# Your goal
Once the line with "133: (139, 107)" is found in the entries below, print it and each following line exactly, stopping after the line with "161: (85, 102)"; print nothing else.

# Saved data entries
______
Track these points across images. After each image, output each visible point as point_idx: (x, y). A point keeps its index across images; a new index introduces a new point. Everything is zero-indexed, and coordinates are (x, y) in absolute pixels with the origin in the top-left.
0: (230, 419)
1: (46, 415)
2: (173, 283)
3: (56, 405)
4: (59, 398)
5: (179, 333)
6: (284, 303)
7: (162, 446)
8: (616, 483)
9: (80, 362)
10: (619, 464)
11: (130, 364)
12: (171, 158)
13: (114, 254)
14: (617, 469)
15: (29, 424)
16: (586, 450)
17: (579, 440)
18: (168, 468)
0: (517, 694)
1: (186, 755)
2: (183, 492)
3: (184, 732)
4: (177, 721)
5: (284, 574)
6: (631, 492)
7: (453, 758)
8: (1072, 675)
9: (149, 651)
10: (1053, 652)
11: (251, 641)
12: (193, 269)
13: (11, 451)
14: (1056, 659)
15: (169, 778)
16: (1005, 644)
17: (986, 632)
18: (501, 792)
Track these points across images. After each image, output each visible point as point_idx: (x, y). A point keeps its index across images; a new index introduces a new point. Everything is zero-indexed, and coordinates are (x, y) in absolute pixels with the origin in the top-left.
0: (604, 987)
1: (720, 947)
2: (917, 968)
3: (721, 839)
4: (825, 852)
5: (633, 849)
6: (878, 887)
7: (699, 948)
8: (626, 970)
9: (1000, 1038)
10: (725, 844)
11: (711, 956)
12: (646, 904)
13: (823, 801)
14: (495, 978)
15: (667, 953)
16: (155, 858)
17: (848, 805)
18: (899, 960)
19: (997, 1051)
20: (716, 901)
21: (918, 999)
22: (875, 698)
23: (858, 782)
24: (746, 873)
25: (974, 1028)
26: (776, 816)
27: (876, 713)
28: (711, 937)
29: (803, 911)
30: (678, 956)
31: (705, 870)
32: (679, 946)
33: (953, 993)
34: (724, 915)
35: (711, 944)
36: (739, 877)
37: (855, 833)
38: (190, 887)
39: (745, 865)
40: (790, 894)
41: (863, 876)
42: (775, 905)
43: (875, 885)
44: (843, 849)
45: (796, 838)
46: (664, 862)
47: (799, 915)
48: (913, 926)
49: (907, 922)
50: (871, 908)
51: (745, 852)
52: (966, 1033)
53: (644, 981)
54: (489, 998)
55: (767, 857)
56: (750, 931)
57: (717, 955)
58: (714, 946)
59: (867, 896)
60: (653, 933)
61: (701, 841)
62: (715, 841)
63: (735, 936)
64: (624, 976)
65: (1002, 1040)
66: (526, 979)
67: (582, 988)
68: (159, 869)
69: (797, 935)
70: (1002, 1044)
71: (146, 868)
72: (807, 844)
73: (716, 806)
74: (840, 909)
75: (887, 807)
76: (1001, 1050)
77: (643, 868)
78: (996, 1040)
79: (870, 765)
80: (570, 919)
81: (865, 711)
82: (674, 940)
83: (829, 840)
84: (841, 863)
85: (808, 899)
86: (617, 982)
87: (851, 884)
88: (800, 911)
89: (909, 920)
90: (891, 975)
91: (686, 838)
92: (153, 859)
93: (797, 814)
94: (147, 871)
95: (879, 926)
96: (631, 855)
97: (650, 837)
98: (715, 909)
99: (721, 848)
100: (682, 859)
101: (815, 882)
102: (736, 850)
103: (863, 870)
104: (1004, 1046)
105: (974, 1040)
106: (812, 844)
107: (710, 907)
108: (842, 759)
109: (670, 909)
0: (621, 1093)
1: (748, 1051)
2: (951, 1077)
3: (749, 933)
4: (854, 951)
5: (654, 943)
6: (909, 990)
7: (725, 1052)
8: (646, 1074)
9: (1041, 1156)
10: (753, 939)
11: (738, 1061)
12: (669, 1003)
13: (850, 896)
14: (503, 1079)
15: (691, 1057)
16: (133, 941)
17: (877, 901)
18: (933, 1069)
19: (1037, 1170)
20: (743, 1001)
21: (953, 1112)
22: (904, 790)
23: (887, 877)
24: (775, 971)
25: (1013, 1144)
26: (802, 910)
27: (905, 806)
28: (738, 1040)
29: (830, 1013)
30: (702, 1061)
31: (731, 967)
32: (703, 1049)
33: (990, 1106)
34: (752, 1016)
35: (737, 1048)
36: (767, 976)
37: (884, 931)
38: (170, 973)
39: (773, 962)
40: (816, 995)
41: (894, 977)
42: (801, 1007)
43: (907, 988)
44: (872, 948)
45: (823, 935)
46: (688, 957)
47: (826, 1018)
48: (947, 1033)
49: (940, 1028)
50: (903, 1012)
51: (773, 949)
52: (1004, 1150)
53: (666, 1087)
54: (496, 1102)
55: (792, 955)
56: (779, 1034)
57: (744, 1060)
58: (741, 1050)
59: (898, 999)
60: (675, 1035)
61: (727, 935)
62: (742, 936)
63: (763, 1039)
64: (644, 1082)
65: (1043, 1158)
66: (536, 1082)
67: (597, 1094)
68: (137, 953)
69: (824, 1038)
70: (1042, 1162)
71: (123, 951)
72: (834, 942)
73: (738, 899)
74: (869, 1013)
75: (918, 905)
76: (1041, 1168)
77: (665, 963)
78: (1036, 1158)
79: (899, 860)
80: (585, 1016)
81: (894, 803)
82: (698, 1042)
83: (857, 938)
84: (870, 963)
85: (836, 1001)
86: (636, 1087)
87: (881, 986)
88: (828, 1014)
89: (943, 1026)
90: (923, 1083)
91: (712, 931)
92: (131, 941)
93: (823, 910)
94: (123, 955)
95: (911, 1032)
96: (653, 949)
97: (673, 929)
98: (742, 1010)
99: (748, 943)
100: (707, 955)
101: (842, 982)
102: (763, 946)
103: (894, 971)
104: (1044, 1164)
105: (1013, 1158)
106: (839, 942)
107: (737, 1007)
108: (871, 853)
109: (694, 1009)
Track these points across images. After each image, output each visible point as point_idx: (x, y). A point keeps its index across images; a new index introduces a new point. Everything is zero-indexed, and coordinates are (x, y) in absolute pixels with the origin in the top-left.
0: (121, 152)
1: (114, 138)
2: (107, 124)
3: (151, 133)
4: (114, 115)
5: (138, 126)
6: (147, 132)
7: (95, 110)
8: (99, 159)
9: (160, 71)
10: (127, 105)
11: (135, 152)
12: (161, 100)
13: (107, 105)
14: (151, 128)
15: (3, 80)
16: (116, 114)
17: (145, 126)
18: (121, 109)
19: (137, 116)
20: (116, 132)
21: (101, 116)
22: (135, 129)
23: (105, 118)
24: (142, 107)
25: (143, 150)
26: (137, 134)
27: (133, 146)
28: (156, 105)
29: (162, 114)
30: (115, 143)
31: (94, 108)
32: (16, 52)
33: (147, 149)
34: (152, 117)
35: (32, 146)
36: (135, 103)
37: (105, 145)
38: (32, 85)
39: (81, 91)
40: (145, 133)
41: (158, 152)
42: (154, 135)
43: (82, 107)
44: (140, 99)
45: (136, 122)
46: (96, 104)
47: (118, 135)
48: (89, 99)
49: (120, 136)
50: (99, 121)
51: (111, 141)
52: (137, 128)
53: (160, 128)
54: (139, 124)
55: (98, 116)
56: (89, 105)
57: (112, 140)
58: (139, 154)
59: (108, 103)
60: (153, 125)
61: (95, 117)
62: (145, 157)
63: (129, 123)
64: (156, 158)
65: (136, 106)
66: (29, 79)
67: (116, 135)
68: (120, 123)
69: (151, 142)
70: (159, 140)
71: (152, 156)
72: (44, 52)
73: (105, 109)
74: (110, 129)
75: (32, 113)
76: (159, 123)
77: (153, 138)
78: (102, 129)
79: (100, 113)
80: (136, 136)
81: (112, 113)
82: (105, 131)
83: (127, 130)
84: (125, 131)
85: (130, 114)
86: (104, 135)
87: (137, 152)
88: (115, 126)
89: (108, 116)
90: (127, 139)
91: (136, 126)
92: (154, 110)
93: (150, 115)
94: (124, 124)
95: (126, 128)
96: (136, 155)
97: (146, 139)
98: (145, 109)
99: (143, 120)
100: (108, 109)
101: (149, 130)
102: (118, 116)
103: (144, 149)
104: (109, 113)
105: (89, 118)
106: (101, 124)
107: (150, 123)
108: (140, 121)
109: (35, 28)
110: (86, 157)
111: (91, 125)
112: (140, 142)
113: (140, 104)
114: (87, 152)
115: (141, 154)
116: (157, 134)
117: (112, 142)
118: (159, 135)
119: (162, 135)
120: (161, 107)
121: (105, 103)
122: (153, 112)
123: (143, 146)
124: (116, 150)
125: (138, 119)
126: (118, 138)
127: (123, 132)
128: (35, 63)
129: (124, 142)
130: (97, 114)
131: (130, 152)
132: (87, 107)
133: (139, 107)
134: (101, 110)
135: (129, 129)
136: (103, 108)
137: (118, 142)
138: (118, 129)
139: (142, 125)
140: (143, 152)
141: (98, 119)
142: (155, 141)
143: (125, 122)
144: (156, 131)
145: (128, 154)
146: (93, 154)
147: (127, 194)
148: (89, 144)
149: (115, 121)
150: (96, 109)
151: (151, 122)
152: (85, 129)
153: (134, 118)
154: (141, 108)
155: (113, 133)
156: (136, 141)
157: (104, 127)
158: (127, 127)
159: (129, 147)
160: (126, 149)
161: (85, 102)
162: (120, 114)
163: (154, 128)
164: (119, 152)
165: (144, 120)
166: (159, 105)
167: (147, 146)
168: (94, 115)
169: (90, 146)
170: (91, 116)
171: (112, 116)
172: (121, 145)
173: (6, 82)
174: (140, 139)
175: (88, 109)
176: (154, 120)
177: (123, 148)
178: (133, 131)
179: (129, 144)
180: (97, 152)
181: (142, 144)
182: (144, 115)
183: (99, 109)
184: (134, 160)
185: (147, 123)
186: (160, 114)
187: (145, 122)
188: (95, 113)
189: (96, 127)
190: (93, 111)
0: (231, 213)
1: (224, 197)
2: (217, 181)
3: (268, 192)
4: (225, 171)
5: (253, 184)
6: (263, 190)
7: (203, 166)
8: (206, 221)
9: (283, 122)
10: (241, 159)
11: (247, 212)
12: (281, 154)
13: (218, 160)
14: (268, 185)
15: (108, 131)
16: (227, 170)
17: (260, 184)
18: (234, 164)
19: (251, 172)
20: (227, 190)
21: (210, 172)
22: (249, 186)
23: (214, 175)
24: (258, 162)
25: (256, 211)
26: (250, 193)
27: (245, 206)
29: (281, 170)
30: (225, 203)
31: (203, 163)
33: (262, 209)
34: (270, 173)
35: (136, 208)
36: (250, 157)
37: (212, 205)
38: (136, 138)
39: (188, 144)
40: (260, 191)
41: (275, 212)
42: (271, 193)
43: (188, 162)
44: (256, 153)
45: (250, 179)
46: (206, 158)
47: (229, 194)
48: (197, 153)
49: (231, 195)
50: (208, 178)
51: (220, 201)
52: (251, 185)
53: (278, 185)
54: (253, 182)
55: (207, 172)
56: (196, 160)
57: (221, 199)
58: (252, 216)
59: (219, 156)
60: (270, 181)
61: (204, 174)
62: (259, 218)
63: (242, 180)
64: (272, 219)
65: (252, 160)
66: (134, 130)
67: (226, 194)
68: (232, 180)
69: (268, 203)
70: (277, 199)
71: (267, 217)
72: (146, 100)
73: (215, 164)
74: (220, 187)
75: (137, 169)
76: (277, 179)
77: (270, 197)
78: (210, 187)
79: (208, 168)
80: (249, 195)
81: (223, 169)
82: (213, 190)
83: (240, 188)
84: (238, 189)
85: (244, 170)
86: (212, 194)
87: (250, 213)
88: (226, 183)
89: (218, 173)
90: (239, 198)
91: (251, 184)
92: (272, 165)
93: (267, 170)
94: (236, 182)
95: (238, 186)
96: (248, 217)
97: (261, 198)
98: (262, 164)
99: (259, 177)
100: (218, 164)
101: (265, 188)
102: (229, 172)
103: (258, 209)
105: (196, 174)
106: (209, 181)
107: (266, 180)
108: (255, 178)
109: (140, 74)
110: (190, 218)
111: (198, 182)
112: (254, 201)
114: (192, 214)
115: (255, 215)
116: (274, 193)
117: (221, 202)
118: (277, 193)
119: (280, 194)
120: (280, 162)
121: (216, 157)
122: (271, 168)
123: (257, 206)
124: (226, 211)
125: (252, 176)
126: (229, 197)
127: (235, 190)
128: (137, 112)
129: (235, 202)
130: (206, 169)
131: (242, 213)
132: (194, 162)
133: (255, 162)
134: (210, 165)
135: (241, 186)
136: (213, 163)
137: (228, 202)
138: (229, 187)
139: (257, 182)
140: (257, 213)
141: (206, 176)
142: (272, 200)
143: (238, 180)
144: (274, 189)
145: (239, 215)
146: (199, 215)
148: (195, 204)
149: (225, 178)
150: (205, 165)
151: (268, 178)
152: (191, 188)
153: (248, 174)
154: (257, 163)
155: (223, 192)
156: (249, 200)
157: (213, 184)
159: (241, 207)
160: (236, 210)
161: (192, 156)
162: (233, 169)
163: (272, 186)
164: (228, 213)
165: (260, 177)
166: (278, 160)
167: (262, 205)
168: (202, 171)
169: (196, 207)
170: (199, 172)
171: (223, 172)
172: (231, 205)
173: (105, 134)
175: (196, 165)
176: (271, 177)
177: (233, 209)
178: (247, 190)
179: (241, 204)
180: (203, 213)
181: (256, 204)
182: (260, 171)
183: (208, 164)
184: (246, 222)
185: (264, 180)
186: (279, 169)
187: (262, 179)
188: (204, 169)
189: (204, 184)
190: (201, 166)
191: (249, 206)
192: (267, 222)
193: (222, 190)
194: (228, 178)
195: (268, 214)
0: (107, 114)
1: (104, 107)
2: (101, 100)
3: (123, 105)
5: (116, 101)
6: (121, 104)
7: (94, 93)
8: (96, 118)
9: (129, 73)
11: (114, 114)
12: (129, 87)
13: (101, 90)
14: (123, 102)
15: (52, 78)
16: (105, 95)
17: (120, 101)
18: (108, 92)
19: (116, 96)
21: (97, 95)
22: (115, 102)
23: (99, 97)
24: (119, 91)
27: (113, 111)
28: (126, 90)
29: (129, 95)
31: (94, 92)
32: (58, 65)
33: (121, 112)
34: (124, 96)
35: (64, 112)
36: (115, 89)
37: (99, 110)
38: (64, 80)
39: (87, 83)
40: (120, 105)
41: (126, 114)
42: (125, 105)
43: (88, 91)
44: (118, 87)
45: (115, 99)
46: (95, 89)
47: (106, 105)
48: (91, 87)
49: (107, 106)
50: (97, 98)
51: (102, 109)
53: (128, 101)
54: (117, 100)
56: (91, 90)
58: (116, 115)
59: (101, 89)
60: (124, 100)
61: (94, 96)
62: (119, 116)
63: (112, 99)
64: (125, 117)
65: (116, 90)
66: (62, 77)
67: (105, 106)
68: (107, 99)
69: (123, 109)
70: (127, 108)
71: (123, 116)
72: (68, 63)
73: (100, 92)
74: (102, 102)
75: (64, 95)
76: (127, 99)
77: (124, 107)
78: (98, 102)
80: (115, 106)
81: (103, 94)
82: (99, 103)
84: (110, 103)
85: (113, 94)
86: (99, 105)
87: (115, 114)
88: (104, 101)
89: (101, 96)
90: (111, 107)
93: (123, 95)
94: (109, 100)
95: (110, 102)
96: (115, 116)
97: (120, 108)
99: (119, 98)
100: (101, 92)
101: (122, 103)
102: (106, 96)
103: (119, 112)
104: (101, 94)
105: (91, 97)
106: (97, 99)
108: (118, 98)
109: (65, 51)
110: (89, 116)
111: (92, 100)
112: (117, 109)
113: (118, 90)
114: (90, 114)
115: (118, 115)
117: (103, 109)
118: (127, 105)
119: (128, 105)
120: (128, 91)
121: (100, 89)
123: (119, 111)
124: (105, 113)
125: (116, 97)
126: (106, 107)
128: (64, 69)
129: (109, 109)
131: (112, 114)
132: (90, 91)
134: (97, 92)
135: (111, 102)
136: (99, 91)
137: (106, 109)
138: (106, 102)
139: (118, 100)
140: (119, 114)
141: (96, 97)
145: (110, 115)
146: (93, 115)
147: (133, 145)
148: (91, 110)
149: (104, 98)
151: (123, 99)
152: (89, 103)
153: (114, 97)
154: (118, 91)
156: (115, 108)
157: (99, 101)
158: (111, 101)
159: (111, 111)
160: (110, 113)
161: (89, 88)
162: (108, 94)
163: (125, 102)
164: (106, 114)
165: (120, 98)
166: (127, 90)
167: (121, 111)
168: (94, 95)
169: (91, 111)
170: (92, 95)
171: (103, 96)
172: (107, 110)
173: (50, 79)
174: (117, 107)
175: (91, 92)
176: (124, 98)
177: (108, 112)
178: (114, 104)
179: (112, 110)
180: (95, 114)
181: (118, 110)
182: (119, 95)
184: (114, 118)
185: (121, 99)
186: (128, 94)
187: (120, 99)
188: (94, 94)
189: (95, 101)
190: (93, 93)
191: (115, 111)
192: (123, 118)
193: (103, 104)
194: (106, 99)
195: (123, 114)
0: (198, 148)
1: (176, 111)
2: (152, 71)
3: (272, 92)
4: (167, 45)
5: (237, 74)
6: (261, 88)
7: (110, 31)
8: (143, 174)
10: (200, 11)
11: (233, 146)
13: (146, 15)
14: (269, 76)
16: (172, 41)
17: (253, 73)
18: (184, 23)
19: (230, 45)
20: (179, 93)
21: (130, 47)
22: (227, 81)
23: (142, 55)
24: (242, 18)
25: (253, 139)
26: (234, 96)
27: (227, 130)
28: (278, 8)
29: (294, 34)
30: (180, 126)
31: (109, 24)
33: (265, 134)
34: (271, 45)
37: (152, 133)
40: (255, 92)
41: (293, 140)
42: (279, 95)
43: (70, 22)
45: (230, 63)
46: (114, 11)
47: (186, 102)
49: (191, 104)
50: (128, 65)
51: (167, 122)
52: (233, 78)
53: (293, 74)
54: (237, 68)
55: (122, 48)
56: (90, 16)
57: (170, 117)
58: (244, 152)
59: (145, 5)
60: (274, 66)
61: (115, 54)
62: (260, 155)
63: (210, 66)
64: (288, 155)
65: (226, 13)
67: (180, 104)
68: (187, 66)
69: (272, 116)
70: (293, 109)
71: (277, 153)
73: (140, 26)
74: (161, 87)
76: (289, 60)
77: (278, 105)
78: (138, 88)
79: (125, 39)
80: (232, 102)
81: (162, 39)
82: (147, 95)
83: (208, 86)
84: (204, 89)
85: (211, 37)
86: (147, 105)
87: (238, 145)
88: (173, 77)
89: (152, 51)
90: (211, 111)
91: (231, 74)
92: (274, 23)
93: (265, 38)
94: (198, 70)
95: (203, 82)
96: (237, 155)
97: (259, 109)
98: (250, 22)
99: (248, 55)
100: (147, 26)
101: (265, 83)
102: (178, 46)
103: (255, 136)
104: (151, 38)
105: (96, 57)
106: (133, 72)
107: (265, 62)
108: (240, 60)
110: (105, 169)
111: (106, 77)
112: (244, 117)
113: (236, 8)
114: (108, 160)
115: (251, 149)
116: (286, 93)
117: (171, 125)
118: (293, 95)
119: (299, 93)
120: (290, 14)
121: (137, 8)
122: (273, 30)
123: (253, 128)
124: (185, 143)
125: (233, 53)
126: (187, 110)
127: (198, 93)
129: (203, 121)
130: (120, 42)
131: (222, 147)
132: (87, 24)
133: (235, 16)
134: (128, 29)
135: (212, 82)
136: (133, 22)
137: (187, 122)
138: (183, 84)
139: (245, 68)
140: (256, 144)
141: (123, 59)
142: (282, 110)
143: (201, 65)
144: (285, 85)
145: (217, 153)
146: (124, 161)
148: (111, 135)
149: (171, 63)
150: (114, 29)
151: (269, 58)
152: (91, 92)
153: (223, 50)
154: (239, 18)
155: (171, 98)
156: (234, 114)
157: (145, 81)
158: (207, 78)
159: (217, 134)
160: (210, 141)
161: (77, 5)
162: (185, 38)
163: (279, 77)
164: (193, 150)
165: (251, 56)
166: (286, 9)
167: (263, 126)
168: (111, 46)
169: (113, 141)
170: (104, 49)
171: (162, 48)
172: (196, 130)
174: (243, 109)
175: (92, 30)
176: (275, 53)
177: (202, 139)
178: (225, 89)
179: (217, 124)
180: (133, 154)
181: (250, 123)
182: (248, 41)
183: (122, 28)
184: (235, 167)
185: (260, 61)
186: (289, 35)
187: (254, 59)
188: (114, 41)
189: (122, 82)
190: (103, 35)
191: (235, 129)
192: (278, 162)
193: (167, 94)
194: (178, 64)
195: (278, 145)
______
# Solved problem
133: (139, 107)
134: (101, 110)
135: (129, 129)
136: (103, 108)
137: (118, 142)
138: (118, 129)
139: (142, 125)
140: (143, 152)
141: (98, 119)
142: (155, 141)
143: (125, 122)
144: (156, 131)
145: (128, 154)
146: (93, 154)
147: (127, 194)
148: (89, 144)
149: (115, 121)
150: (96, 109)
151: (151, 122)
152: (85, 129)
153: (134, 118)
154: (141, 108)
155: (113, 133)
156: (136, 141)
157: (104, 127)
158: (127, 127)
159: (129, 147)
160: (126, 149)
161: (85, 102)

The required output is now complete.